Alchemilla vulgaris L. As we are standing on the border between Swiss-German-speaking and French-speaking Switzerland, Alphonse tells me that It is called Frauenmantel in German, that means ladiesmantle, for the leaves look like the mantle of Saint Mary. Alchemist collected the dew that accumulates on the funnel-shaped leaves for they believed it could transmutate vulgar metals in gold. This is a great plant to have your cows graze to make good chese as it contains tannins, natural dyes that give the Alp milk and the cheese Omega 3-6 and HDL rich cholesterol. Cows love it.
Alphonse grabs a fews leaves and explains that These are what we call refus, those renonculaceous and anemons that is hopelessely bitter and sometimes toxic. Cows usually avoids it.

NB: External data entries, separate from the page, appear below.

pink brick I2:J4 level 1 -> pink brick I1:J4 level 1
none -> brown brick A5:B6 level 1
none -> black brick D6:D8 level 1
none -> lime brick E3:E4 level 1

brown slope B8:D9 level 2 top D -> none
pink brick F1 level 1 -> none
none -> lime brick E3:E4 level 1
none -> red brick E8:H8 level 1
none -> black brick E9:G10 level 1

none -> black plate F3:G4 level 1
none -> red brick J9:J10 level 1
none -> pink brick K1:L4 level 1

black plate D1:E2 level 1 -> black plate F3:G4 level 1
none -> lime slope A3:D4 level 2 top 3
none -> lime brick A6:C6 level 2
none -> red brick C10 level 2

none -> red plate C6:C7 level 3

Alphonse leads me close to the slopes where the cows are grazing. Cows are only aggressive if they feel threatened. All you need is come quietly and they'll leave in in peace, Alphonse explains. Those are beautiful Hérens cows, a symbol of Valais. We have cowfights in Valais with these cows, not the cowardly kind where 10 guys on horses hurl javelin into the cow until it bleeds to death, but cow to cow, locking horns until one yield and the victor becomes queen of the Alp. The Cantonal bank of Valais even has such a cow on a billboard with a slogan - «The cantonal bank of Valais : Valaisian by nature».

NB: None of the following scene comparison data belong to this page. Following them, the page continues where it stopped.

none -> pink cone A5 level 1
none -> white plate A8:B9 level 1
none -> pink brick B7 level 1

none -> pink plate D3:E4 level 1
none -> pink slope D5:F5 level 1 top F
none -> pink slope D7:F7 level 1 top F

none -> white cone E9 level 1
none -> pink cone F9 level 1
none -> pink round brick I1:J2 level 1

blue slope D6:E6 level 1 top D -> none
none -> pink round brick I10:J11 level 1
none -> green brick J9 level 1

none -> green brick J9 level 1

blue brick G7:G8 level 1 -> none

This is the essence of what makes fromage d'alpage so unique. The cheese made during those 3 summer months up the Alp is imparted with unique flavor coming directly from the cows' diet. Those cows eat fresh alpine plants, eaten right from the ground and they pass on many substances into the milk such as tannins, carotenoids, flavonoids, anthocyans and other natural dyes, told me Alphonse. The carotène is that substance also found in carrots and self-tan lotions, and its higher concentration in Alpine plants make fromage d'alpage slightly yellow. If you ever have to buy Swiss cheese, you absolutely need to buy fromage d'alpage. Surprisingly, this cheese is not more expensive than regular cheese made from hay-fed cows. But there is less of it. If the cheesemonger doesn't know what you mean, well, he doesn't have any Alpine cheese. It should say alpage on the label. Don't miss that.